I am new to sheep and this forum, and I can totally relate to your situation!  I just wanted a couple sheep for milk to make cheese.....HA HA HA.  When I bought my first pregnant older (5 years)dairy sheep this year,  the seller "threw in" a free pregnant non-dairy ewe.  Now I know that there is no such thing as a FREE animal.  I have 6 sheep now with the lambs, and 2 cups of milk from 4 attempts at milking ; ).  The worst part is that this is TRULY a backyard herd.  I have no pasture, only a pen.  My neighbor's are close and get to hear lots of BAAA BAAA at feeding time.   Have your ewes been milked before?


----------



## patandchickens (Apr 24, 2010)

BrittMarie said:
			
		

> I just wanted a couple sheep for milk to make cheese.....HA HA HA.


Hi, welcome to the forum!  LOL and sooooo happy to hear I'm not the only one to have done this 



> Have your ewes been milked before?


The two dairybred things are just lambs yet, so obviously that'd be a 'no' -- but next weekend I am picking up three shetlands, one of whom is a 2 yr old ewe with wethered lamb, and I will try milking HER and see what happens. Being a shetland she has of course never been milked so there may be a certain rodeo aspect to it, but, we'll see how it goes 

Congrats on your sheep, and I'm sure that milking will become more successful for you as time goes by.
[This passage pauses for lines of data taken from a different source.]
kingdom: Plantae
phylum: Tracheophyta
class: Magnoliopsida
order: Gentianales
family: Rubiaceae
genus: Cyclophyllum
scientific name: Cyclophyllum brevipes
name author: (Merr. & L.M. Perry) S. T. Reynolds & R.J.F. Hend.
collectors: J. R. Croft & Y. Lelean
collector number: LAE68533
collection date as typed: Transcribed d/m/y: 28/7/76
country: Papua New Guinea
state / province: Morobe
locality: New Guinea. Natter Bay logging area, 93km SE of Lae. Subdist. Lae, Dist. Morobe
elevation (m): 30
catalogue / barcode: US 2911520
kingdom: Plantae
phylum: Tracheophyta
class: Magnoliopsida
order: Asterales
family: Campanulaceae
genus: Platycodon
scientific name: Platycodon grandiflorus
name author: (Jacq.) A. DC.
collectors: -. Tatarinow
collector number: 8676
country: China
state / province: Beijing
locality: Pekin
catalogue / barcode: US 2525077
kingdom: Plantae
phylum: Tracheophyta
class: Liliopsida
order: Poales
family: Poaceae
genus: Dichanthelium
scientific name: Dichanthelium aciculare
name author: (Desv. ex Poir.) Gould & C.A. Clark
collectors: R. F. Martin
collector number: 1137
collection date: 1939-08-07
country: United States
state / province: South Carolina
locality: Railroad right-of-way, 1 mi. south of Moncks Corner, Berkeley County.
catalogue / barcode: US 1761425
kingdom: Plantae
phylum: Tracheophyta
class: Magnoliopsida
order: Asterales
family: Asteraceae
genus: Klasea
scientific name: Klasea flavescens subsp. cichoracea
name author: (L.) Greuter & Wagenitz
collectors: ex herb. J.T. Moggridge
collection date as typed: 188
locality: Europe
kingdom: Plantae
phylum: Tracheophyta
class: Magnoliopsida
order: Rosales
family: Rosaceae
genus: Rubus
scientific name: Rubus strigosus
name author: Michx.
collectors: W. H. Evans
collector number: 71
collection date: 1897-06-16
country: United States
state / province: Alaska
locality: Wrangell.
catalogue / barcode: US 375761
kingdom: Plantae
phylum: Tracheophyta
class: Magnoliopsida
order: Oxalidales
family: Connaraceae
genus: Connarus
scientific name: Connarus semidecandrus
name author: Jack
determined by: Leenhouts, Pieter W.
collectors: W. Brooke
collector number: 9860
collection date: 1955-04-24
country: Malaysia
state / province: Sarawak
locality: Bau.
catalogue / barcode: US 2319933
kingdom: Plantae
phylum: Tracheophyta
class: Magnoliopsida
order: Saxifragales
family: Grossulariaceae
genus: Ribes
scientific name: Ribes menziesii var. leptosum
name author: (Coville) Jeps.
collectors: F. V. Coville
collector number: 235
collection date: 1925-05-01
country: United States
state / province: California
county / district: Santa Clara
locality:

You have to let me know how your cheese comes out, once you have enough to make some! 

Pat


----------



## eweinHiscare (Aug 16, 2012)

I too am planning on milking my sheep, so I hope you will post how it goes and any tricks you learn about how to immobilize the ewe for the job.  
 I'm thinking some kind of snug sidewall elevated platform where she can't move too much ?

With hay in front of her and her lamb within sight, maybe she will cooperate ?

How long might it take to get her used to such a situation ?

I think people milk sheep from behind...but why ?  Their teats are in about the same place as a goats.  

Christine


----------